The folding silk fan with mostly whale bone components in the Whangarei Museum storeroom. Photo / Supplied
The recent renewal of a display on whales in Whangarei Harbour required a sojourn into Whangarei Museum's textiles storeroom.
What do textiles have to do with whales you may think?
Well, among the life jackets, military uniforms, linen samplers, furs, and silks is a collection of dainty ladies' accessories. While many of the hardwearing parts of these accessories are made from wood, Bakelite, and other plastics, much like today, most of the earlier pieces are composed of whale bone.
Several silk fans stood out in their delicate splendour, featuring tiny sequins, gilt, fine netting, hand-painted scenes, and ornately carved whale bone handles.
One such selected for the whale display is from a collection of 15 oriental and European fans bought by Alison Moor on a trip to England in the 1930s. Mrs Moor's niece, Dr K Bowden, donated this collection to Whangarei Museum in 2004.
This particular folding fan (2004.53.5) is in the French style, with lush hand-painted garlands of flowers and leaves, gold borders, and a central 18th century style painting, marked by "R. Serond".
The painted scene is a classic idyllic and romantic scene often seen on this period of French fans. It depicts a couple, likely in love, sitting in a garden and accented by doves recently released from their cage.

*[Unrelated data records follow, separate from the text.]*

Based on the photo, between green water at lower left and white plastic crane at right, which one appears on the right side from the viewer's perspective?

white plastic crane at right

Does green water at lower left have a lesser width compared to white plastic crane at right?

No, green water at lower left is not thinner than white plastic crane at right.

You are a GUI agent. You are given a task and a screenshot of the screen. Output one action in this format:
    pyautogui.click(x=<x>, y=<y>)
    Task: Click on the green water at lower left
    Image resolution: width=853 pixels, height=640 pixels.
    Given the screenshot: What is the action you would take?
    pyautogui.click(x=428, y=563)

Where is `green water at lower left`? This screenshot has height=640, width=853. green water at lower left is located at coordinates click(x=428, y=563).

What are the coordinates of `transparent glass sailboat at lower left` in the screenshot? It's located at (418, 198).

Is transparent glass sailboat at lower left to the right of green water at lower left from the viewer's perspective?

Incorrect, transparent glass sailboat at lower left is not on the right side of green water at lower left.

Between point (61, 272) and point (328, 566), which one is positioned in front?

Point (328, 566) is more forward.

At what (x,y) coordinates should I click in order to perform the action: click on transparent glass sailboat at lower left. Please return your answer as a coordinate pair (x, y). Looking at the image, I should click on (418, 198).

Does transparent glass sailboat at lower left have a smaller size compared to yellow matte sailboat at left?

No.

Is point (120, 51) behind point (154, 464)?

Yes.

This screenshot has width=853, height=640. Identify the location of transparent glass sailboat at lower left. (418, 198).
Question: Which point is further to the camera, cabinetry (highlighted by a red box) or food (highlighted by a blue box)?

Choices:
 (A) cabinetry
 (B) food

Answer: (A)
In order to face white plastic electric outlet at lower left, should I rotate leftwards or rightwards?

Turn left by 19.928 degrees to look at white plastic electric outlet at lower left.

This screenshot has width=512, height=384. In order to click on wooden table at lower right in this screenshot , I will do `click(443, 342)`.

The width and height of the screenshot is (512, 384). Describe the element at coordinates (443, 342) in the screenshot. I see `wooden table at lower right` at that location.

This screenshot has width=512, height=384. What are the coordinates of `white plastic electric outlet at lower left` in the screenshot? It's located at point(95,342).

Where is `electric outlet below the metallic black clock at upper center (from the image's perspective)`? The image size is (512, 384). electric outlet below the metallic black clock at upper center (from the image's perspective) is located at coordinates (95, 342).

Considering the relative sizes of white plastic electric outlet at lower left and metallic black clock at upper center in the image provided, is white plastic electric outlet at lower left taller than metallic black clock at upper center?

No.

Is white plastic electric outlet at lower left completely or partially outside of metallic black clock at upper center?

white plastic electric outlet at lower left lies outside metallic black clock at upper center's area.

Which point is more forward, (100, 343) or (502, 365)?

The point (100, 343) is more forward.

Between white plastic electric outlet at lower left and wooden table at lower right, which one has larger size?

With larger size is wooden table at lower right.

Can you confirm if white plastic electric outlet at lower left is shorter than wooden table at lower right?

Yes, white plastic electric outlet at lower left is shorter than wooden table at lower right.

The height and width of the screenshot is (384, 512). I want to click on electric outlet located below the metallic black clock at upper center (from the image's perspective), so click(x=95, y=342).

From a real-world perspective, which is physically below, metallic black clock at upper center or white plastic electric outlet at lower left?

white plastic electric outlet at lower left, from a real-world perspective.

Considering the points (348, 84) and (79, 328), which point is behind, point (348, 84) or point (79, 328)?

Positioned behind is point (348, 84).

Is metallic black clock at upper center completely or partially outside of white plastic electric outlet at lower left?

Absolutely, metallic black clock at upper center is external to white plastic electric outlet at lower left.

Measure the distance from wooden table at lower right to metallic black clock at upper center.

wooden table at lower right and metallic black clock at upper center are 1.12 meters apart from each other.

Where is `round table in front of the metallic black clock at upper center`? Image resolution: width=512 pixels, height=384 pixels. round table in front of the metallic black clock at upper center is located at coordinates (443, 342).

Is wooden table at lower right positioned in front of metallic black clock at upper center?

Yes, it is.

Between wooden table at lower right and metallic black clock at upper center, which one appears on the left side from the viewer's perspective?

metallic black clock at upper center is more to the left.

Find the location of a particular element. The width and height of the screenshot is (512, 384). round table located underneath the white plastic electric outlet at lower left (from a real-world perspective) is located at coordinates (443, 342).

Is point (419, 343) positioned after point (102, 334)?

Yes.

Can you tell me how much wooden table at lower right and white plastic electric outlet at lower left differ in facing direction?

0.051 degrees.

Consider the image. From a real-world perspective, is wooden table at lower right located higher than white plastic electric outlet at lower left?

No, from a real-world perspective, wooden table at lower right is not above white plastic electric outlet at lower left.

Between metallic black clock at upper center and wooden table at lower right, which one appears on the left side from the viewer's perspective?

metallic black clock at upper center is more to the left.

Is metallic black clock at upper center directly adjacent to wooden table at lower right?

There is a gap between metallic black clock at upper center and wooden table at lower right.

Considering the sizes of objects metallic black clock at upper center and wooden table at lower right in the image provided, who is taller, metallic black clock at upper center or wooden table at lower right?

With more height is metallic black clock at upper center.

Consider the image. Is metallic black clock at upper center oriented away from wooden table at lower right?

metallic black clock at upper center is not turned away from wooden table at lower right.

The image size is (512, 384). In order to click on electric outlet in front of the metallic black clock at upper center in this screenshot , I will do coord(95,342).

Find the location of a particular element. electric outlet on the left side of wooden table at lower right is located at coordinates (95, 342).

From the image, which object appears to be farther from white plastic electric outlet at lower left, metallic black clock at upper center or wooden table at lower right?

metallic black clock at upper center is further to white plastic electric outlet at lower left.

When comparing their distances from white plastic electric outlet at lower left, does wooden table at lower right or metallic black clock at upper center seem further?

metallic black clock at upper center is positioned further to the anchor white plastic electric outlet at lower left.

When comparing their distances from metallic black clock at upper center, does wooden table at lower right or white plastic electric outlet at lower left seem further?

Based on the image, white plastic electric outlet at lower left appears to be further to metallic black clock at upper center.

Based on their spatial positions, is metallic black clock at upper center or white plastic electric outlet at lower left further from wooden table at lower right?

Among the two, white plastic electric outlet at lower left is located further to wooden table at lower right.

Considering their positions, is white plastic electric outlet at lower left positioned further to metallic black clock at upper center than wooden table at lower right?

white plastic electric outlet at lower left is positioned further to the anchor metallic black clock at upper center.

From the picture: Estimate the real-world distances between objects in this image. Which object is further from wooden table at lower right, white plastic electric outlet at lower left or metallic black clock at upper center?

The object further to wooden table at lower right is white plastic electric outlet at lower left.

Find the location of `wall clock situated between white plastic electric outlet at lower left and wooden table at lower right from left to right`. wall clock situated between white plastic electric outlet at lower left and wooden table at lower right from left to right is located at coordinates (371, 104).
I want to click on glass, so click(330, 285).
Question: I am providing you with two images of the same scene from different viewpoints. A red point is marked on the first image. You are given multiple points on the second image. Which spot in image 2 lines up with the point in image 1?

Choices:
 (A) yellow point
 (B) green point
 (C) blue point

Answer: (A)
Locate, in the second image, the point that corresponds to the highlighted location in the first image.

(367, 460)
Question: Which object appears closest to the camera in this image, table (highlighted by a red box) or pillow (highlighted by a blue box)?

The materials and decoration of this fan suggest it was crafted within the 19th to late 20th centuries, although its date is unknown.
Fans have been around for thousands of years and quickly developed into an intricate art form, from a functional item to a fashion accessory indicative of wealth and social class.
Early Egyptian, Asian, and European fans were leather or cloth hand screens with wooden sticks, trimmed with feathers. More varied materials were explored in the 1500s-1700s, and some of the most ornate were represented in Queen Elizabeth I's wardrobe.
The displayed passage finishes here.